I lean in to stare harder and more intently at her. “Malory, do you even know why I’m mad at you?” There’s a pause before I continue. “It’s because you knew something was wrong and you didn’t tell me right away. You tell me everything. And...” Malory just doesn’t stop tapping at the table as she listens, “Clearly something’s still wrong because you look like you’re on the verge of having a panic attack if someone just pokes you.”
“I just have a lot on my mind,” she insists, suddenly. She looks from me to Katy. “I know that I tell both of you everything... and maybe my anxiety is acting up and I do need to release some things so I can feel more at ease but...” she hesitates, searching for words, “there’s something that I... can’t tell you. At least not yet.”
“What happened to Kyle?” I ask.
How did Ron and I not manage to see the bruise when it was worse?

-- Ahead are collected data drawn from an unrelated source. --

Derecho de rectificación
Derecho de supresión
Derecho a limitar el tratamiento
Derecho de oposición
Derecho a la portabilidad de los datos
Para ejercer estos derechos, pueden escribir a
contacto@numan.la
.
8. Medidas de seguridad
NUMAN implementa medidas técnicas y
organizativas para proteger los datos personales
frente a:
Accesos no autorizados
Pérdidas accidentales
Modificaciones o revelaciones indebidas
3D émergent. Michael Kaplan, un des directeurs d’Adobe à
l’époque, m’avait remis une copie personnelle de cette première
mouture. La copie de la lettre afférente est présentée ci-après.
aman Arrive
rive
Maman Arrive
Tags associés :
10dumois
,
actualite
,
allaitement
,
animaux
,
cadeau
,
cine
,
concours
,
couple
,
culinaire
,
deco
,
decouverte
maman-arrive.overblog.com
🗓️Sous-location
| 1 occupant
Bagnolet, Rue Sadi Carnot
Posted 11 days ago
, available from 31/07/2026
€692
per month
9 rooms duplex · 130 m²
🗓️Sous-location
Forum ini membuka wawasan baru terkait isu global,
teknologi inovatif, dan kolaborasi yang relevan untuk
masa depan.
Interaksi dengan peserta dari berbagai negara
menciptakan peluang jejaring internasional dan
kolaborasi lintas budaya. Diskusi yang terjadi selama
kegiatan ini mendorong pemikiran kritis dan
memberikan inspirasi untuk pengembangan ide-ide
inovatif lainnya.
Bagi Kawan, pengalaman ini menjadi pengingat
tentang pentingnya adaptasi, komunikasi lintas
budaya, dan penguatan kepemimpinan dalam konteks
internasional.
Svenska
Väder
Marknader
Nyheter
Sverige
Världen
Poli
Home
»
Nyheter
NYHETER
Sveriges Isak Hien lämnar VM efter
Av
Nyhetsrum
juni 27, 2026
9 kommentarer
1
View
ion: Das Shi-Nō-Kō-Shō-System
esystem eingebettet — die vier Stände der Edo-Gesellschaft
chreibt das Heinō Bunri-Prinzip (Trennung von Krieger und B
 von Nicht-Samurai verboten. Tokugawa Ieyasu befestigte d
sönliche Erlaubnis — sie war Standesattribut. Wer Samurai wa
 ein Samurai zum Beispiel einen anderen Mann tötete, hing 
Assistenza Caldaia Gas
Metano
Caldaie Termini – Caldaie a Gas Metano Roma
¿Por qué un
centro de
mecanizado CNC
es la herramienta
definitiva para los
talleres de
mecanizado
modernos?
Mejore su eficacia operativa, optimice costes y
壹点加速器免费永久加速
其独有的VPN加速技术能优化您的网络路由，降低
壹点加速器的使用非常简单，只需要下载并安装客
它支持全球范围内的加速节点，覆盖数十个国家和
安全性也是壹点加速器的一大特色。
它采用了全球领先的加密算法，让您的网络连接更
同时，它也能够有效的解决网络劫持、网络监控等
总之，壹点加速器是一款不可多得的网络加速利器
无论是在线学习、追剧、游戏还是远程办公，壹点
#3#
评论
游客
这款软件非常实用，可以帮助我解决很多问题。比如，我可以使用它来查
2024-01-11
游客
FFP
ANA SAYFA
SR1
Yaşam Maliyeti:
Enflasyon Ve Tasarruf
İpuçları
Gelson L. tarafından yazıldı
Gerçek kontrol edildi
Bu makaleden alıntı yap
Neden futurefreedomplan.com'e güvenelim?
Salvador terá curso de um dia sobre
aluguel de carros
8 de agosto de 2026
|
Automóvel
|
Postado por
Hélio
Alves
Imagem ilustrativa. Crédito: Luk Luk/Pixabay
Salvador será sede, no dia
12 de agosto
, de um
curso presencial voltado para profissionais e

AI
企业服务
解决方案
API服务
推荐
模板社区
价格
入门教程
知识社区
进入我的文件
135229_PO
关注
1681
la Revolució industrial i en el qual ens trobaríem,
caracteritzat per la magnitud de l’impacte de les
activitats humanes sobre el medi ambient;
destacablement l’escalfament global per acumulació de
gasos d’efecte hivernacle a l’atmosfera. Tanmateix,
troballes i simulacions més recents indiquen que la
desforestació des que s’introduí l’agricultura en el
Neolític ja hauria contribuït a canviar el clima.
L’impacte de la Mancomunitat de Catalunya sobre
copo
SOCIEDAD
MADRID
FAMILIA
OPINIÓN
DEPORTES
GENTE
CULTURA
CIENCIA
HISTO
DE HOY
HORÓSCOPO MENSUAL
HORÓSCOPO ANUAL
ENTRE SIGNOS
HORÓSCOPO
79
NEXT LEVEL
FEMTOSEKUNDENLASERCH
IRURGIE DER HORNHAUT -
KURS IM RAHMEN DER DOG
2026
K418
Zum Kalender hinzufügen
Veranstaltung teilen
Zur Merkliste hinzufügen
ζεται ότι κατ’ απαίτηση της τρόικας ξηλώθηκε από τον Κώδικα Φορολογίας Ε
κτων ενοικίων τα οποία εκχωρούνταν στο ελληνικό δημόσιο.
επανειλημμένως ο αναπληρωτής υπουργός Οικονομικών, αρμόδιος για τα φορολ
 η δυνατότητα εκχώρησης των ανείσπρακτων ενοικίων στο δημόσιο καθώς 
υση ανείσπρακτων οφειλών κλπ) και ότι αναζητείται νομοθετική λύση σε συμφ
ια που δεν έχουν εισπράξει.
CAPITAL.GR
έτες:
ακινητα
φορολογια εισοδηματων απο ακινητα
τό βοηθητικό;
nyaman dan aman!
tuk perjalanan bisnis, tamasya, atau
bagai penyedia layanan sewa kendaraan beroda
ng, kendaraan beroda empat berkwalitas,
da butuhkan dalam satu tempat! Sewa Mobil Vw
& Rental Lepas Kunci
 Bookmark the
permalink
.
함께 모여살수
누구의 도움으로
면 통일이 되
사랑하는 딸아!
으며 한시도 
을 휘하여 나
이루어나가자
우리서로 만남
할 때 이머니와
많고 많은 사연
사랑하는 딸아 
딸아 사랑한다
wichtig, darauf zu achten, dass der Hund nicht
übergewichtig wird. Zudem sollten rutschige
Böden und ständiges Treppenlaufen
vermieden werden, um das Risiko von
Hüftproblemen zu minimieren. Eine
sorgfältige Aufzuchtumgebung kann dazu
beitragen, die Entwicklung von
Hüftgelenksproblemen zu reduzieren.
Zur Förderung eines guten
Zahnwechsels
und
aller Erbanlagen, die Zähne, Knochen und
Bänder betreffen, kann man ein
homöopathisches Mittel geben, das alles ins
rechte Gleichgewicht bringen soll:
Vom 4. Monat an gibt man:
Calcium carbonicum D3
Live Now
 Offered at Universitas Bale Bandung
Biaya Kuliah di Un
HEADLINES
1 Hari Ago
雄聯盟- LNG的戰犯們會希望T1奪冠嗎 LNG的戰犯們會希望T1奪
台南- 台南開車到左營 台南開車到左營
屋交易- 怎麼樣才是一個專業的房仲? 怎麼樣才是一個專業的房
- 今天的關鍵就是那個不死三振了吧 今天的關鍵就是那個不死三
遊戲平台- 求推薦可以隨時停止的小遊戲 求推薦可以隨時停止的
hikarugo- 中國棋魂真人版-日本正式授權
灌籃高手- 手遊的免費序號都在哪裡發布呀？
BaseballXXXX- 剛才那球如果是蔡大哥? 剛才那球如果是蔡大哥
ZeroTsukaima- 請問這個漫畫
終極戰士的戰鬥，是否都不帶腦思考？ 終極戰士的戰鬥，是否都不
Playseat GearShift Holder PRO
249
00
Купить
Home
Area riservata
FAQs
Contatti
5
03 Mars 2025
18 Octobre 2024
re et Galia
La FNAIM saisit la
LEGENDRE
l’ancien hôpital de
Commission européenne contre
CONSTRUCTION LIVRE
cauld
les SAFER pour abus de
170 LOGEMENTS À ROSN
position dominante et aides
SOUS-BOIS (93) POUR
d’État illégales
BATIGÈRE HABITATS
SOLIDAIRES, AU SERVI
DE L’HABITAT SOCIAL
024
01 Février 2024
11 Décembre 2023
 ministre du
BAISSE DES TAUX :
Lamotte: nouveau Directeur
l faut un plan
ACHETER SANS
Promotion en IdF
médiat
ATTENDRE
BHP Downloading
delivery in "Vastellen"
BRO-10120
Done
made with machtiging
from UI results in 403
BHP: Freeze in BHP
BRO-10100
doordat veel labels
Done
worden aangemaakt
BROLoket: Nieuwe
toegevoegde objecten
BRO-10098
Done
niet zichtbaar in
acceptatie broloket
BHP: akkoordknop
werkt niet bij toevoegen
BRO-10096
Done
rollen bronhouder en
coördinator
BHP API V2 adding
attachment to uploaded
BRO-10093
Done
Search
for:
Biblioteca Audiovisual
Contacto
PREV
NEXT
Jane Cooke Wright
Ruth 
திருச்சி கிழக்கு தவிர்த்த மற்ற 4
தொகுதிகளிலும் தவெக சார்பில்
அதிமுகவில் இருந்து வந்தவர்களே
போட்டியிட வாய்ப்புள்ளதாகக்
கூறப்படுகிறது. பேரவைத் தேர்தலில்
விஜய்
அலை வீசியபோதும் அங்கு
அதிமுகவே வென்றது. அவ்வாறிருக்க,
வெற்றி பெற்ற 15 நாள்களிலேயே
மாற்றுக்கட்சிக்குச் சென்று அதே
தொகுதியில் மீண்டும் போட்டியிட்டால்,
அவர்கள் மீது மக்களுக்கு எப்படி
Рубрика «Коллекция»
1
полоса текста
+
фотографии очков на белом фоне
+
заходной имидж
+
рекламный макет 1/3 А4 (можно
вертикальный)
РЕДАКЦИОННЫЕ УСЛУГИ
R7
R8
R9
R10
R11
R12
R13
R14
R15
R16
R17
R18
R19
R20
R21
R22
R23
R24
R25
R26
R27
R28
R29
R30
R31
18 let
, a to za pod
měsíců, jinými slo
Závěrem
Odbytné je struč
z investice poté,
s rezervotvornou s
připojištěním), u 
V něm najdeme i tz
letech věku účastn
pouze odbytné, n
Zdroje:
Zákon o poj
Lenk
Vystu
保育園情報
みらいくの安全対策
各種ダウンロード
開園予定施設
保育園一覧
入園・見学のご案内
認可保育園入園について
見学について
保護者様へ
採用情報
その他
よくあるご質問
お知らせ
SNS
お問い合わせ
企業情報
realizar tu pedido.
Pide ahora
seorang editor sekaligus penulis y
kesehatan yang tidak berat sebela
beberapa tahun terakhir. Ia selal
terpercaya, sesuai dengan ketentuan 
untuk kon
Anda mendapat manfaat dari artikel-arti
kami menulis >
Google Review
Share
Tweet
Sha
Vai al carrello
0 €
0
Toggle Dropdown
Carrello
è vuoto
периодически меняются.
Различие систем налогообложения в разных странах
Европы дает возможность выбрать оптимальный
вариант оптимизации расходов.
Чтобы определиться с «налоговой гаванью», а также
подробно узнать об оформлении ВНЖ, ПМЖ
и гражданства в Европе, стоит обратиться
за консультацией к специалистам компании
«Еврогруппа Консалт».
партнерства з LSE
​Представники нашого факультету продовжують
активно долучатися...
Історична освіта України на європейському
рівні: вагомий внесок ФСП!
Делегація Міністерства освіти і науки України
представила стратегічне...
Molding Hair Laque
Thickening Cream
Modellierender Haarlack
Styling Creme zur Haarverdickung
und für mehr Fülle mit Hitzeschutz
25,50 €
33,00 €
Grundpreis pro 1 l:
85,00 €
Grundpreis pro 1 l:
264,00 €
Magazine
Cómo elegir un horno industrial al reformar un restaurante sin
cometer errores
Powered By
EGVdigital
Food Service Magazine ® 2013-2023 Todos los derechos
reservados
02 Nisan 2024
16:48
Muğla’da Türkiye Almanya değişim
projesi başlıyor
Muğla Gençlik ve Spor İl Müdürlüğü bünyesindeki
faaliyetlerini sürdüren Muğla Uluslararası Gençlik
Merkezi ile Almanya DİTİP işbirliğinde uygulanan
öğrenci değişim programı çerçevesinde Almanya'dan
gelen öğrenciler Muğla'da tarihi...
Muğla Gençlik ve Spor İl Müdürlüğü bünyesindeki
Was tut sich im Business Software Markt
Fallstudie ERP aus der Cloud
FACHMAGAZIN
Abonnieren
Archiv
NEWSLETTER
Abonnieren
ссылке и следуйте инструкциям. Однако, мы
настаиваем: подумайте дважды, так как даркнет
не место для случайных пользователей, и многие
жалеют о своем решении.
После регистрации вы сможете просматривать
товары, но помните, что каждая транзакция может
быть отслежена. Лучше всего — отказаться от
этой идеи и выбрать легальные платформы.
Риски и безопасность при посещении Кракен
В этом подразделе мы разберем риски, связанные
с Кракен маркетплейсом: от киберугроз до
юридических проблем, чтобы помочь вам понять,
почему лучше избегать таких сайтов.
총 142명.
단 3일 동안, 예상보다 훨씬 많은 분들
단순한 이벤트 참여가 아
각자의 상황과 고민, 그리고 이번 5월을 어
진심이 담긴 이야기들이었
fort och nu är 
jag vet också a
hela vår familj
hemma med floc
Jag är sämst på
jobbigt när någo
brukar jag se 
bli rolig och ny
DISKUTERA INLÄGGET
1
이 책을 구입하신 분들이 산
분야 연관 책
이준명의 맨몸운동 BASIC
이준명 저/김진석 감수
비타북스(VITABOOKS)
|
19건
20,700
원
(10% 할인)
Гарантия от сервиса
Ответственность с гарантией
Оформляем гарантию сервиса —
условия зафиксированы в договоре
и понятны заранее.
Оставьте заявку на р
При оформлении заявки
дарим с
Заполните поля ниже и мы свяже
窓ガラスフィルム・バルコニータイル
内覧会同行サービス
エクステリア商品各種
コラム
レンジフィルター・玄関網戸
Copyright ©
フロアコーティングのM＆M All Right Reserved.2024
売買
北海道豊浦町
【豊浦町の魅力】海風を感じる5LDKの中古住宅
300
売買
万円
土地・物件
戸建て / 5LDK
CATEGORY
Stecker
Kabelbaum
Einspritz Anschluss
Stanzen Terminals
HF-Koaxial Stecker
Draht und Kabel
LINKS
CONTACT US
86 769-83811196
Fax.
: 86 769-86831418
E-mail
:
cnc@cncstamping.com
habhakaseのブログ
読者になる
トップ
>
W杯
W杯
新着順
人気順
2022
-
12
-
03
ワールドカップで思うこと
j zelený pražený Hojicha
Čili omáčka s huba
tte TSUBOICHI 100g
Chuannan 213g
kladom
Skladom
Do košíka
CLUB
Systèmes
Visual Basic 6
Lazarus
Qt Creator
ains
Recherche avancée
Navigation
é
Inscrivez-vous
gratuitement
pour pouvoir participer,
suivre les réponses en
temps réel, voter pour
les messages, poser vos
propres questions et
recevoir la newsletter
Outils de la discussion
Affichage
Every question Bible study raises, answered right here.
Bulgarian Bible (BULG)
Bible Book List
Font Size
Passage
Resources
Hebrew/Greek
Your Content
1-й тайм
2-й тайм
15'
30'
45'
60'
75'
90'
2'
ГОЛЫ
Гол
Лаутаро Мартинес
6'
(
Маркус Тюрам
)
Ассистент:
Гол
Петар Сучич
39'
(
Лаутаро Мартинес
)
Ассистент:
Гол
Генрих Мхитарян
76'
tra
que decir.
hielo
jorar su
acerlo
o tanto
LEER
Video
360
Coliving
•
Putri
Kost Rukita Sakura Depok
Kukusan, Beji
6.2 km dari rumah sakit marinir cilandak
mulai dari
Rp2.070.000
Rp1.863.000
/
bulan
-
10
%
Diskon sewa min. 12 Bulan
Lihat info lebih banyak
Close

Did Kyle stay away solely to hide it?
Did Malory lie and say he was sick to protect him?
“That’s the one thing I can’t tell you,” Mal says. “Can you at least trust me on this? We do tell each other everything. I will tell you both what happened eventually –if it even matters later on. But for now... can you just accept that he got into a fight and he doesn’t want to talk about it?”
I roll my eyes. “At least tell me you either saw the fight for yourself or he told you the story.”
“He told me about it –when I went over to his place.”
Why do I still feel like she’s lying?
“Why can’t you tell us what happened? It doesn’t have to leave this table,” I tell her.
And anyway, I could always get help from Adrien to find out what the hell is going on. That’s my plan, anyway.
“It doesn’t matter, Olivia,” Mal says, raising her voice. “He probably deserved it anyway.”
I raise a brow. “That’s coming from the girl who became friends with Kyle Davidson and has gone out of her way to look out for him since then.”
“I will tell you what happened in due time,” she insists. “Right now, I need to find a way to calm my nerves. I really can’t get a panic attack here… or now… or anytime soon.”
“What else is bothering you?” I ask, frowning. “You can’t possibly be so much on edge all because of him.”
“I...” she starts off lowly, searching for words again, “I’m not sure. I’m not sure what’s bothering me.”
That doesn’t sound like the Malory I know.
“I feel like that’s a lie,” I state.
Just then, a group of customers enter the restaurant and find seats at a table. Malory stands as though she’s grateful for the intervention. She hurries off to the counter to grab a notebook and head to work.
Katy and I stare at her for a moment before looking at each other and sighing without another word.